BARRED: Synthetic Training of Custom Policy Guardrails via Asymmetric Debate
Arnon Mazza, Elad Levi
2026-04-29
Summary
This paper introduces BARRED, a new method for creating safety systems, called 'guardrails', for large language models (LLMs) that are tailored to specific tasks.
What's the problem?
It's really hard to build good guardrails for LLMs. General safety models aren't specific enough for each task, and trying to directly tell the LLM what *not* to do through prompts is unreliable and expensive. Building a custom system that *classifies* whether an LLM's response is safe is accurate and fast, but it usually requires a huge amount of examples that someone has to manually label, which takes a lot of time and money.
What's the solution?
BARRED solves this by automatically creating a large set of training examples for these custom safety classifiers. It starts with just a description of the task and a few unlabeled examples. Then, it breaks down the problem into different aspects to make sure it covers all possibilities, and uses a 'debate' between different AI agents to double-check the accuracy of the labels it generates. This creates a high-quality dataset without needing humans to label everything.
Why it matters?
This is important because it makes it much easier and cheaper to create effective safety systems for LLMs.
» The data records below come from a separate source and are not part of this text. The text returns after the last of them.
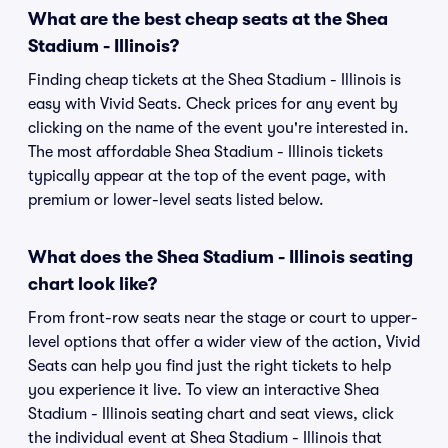
What are the best cheap seats at the Shea
Stadium - Illinois?
Finding cheap tickets at the Shea Stadium - Illinois is
easy with Vivid Seats. Check prices for any event by
clicking on the name of the event you're interested in.
The most affordable Shea Stadium - Illinois tickets
typically appear at the top of the event page, with
premium or lower-level seats listed below.
What does the Shea Stadium - Illinois seating
chart look like?
From front-row seats near the stage or court to upper-
level options that offer a wider view of the action, Vivid
Seats can help you find just the right tickets to help
you experience it live. To view an interactive Shea
Stadium - Illinois seating chart and seat views, click
the individual event at Shea Stadium - Illinois that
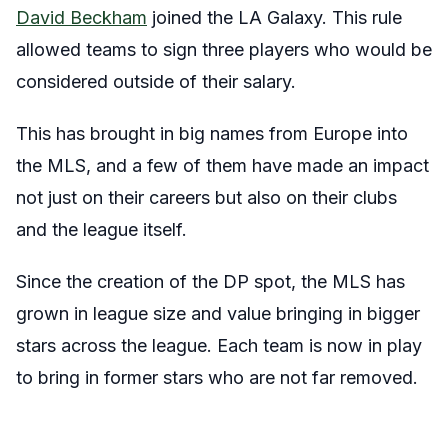
David Beckham
joined the LA Galaxy. This rule
allowed teams to sign three players who would be
considered outside of their salary.
This has brought in big names from Europe into
the MLS, and a few of them have made an impact
not just on their careers but also on their clubs
and the league itself.
Since the creation of the DP spot, the MLS has
grown in league size and value bringing in bigger
stars across the league. Each team is now in play
to bring in former stars who are not far removed.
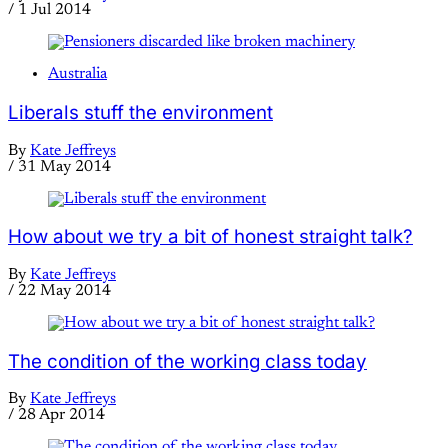
/
1 Jul 2014
Australia
Liberals stuff the environment
By
Kate Jeffreys
/
31 May 2014
How about we try a bit of honest straight talk?
By
Kate Jeffreys
/
22 May 2014
The condition of the working class today
By
Kate Jeffreys
/
28 Apr 2014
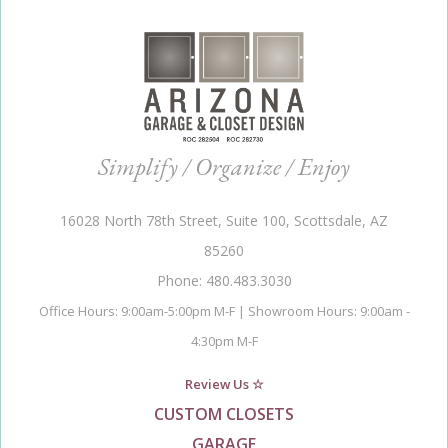
Simplify / Organize / Enjoy
16028 North 78th Street, Suite 100, Scottsdale, AZ
85260
Phone: 480.483.3030
Office Hours: 9:00am-5:00pm M-F | Showroom Hours: 9:00am -
4:30pm M-F
Review Us ☆
CUSTOM CLOSETS
GARAGE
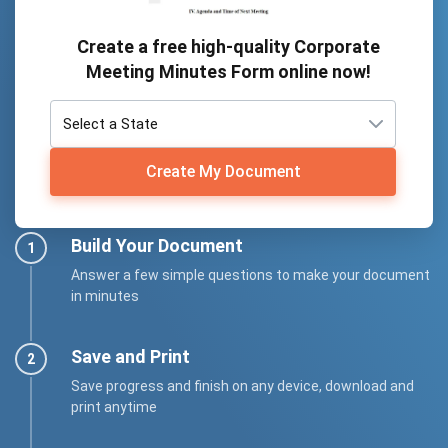
Create a free high-quality Corporate
Meeting Minutes Form online now!
Create My Document
Build Your Document
Answer a few simple questions to make your document
in minutes
Save and Print
Save progress and finish on any device, download and
print anytime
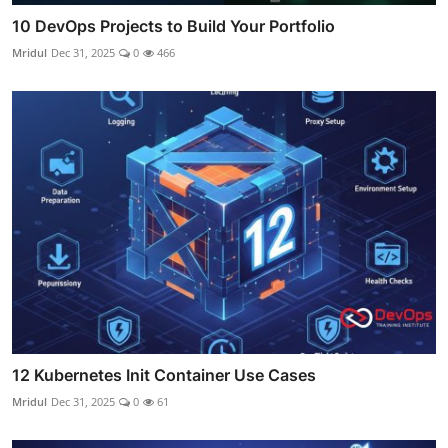
10 DevOps Projects to Build Your Portfolio
Mridul
Dec 31, 2025
0
466
12 Kubernetes Init Container Use Cases
Mridul
Dec 31, 2025
0
61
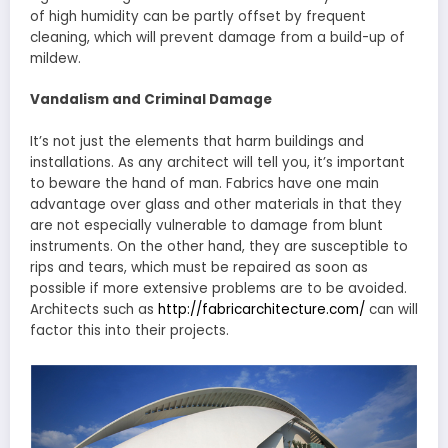
of high humidity can be partly offset by frequent
cleaning, which will prevent damage from a build-up of
mildew.
Vandalism and Criminal Damage
It’s not just the elements that harm buildings and
installations. As any architect will tell you, it’s important
to beware the hand of man. Fabrics have one main
advantage over glass and other materials in that they
are not especially vulnerable to damage from blunt
instruments. On the other hand, they are susceptible to
rips and tears, which must be repaired as soon as
possible if more extensive problems are to be avoided.
Architects such as
http://fabricarchitecture.com/
can will
factor this into their projects.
The system created by BARRED actually performs better than existing commercial safety models and doesn't require the massive amounts of human effort that are usually needed, making custom guardrails much more accessible.
Abstract
Deploying guardrails for custom policies remains challenging, as generic safety models fail to capture task-specific requirements, while prompting LLMs suffers from inconsistent boundary-case performance and high inference costs. Training custom classifiers achieves both accuracy and efficiency, yet demands substantial labeled data that is costly to obtain. We present BARRED (Boundary Alignment Refinement through REflection and Debate), a framework for generating faithful and diverse synthetic training data using only a task description and a small set of unlabeled examples. Our approach decomposes the domain space into dimensions to ensure comprehensive coverage, and employs multi-agent debate to verify label correctness, yielding a high-fidelity training corpus. Experiments across diverse custom policies demonstrate that small language models finetuned on our synthetic data consistently outperform state-of-the-art proprietary LLMs (including reasoning models) and dedicated guardrail models. Ablation studies confirm that both dimension decomposition and debate-based verification are critical for ensuring the diversity and label fidelity required for effective fine-tuning. The BARRED framework eliminates the reliance on extensive human annotation, offering a scalable solution for accurate custom guardrails.